In the 1971 tour to New Zealand, Gibson formed a midfield combination alongside captain John Dawes. The 1971 tour is the Lions' sole series victory over the All Blacks. In 2018 Gibson won 'substantial' damages over false allegations made by John Spencer that he manipulated British and Irish Lions team selection to ensure his place in the Test team.

Gibson's work commitments saw him join the 1974 Lions in South Africa as a replacement during the second half of the tour. Gibson played understudy to the new Test pairing of Ian McGeechan and Richard Milliken.

Gibson was selected for his fifth Lions tour in 1977, equalling fellow Irishman Willie John McBride's record. However, back and hamstring problems meant that Gibson was unable to compete for a test place.

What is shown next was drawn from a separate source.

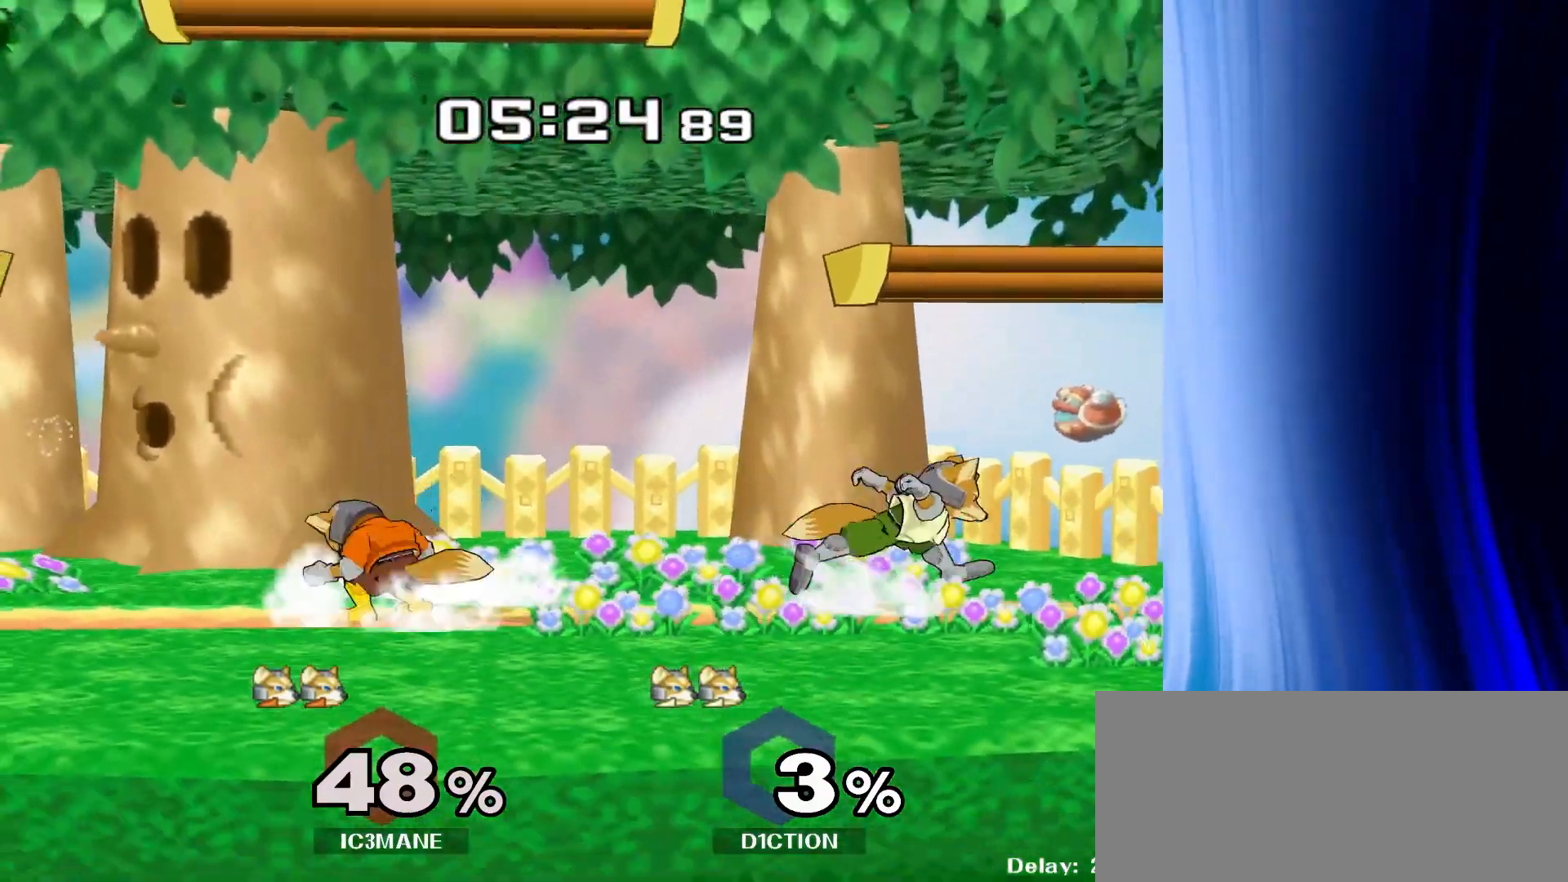
Gameplay with a controller (Nintendo layout); each line is a JSON object with the inputs held at the frame after it. "events" lists button and stick changes between this image and that frame as [ms after this image, input, new state], when the widget could be followed in between. Not read: L3 R3.
{"buttons": [], "left_stick": "right", "right_stick": "center", "events": [[17, "R1", "up"], [83, "left_stick", "left"], [183, "left_stick", "down-left"], [200, "Y", "down"], [267, "R1", "down"], [300, "Y", "up"], [333, "left_stick", "center"], [383, "R1", "up"], [450, "left_stick", "right"]]}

====Other representative teams====
Gibson played for a combined Scotland/Ireland XV in the 1970 Centenary of RFU celebration match against a combined England/Wales XV and again in the 1972 Scottish Rugby Union Centenary match.

===Rugby playing honours===
Gibson was awarded an MBE for services to the game.

When the International Rugby Hall of Fame was instituted in 1997, Gibson was one of the initial fifteen inductees. Upon his induction into the IRB Hall of Fame in 2011, Gibson paid tribute to his teammates, calling rugby the greatest team sport.

In January 2012 Gibson was inducted into the Belfast Telegraph Hall of Fame.

In an interview in 2011, Irish rugby great Brian O'Driscoll praised Gibson's contribution to Irish rugby:

At times when Irish rugby wasn't successful Mike was always the shining light. He played international rugby for 15 years and that speaks volumes about him. He was a magnificent player and a true ambassador for the game.

===After retirement===
Gibson continued to play an active role in the rugby community after he retired from playing.

Gibson has acted as a marshal for the Open Golf Championship in 2025.

==Professional career==
Gibson practised as a solicitor in Belfast. Fellow Irish international David Humphreys trained as a solicitor in Gibson's firm.

==Personal life==
Gibson married Moyra in 1970. They had met when he was 18 and she was 16. Their son played rugby with Gloucester, and their daughter played hockey for Ireland. Gibson also played golf. They lived in Belfast.

Gibson has credited people with having important influences on his life, including his family and Ronnie Dawson.

He has said that he is not sure if he would have played professional rugby.